Une lecture italienne et politique pour le livre de Sandro Veronesi dans le LibéL de ce samedi. Virginie Bloch-Lainé s’entretient avec l’auteur qui évoque la « droite italienne actuelle (est) misérable et fasciste alors qu’on ne pouvait pas dire cela de Berlusconi », c’est dire.
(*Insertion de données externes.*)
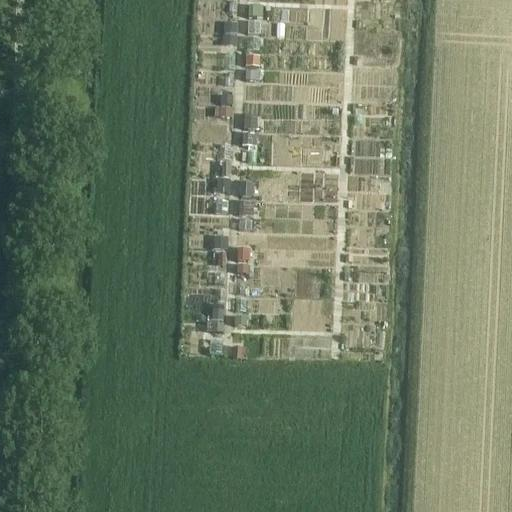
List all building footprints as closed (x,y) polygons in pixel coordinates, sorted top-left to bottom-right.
[(249,9),(248,21),(257,21),(257,9),(249,9)] [(246,61),(246,69),(258,69),(259,61),(246,61)] [(246,74),(245,83),(253,84),(254,74),(246,74)] [(222,99),(222,107),(231,108),(232,100),(222,99)] [(244,124),(244,132),(255,132),(255,124),(244,124)] [(243,137),(243,149),(251,149),(251,137),(243,137)] [(222,169),(221,180),(230,180),(230,169),(222,169)] [(217,184),(217,191),(229,192),(229,184),(217,184)] [(240,191),(240,199),(251,199),(252,191),(240,191)] [(216,204),(215,216),(228,217),(228,204),(216,204)] [(239,206),(239,214),(251,214),(251,206),(239,206)] [(239,224),(239,233),(251,233),(251,224),(239,224)] [(215,244),(214,252),(226,252),(227,244),(215,244)] [(238,254),(237,264),(247,264),(247,255),(238,254)] [(215,277),(214,287),(224,288),(225,277),(215,277)] [(236,287),(236,297),(243,297),(244,287),(236,287)] [(217,292),(216,305),(224,305),(224,293),(217,292)] [(235,302),(235,314),(245,315),(246,302),(235,302)] [(212,317),(212,323),(222,323),(223,313),(217,313),(212,317)] [(210,344),(210,356),(222,357),(222,345),(210,344)] [(233,351),(233,363),(240,363),(241,351),(233,351)]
Cet architecte qui avoue « je n’ai jamais rien construit, j’étais trop littéraire » s’interroge cependant « je ne sais pas comment font mes collègues écrivains pour ne pas être architectes, parce qu’écrire un roman est une question de composition. »

Hervé Guibert revient donc sous la plume de Mathieu Lindon « je ne sais pas de quoi me souvenir » dit l’auteur, honnête quant à son irrésolution, tandis que son ami fonce en écrivant vers la mort.

Chantal Thomas a le droit cette semaine à un rez – de -chaussée dans LibéL. On y retrouve les lignes directrices de son livre, le vagabondage d’un espace à un autre, avec ses gimmicks, la plage, la mer, Sebald et le XVIIIe siècle, ainsi que le Japon en ligne de mire.

Emmanuel Chaussade et son premier roman écrit à partir de la mort de la mère du personnage principal ont séduit deux chroniqueurs hebdomadaires : d’un côté Jean-Claude Lebrun et de l’autre Camille Laurens.

Le premier parle de « succession des dévoilements terribles » dans lesquels se mêlent douleur et colère, le fils passe par tous les stades, comme la mère finalement qui est allée de l’enfance à l’âge adulte à travers une série de désillusions ; pour Camille Laurens, « Porter ainsi sa mère en soi rend impossible de s’en détacher, même après sa mort, sauf peut-être en la racontant dans un livre. » Les deux soulignent le style très particulier de ce livre tout en indépendances et sans reprendre haleine.

De notre côté nous reprenons haleine, à la semaine prochaine.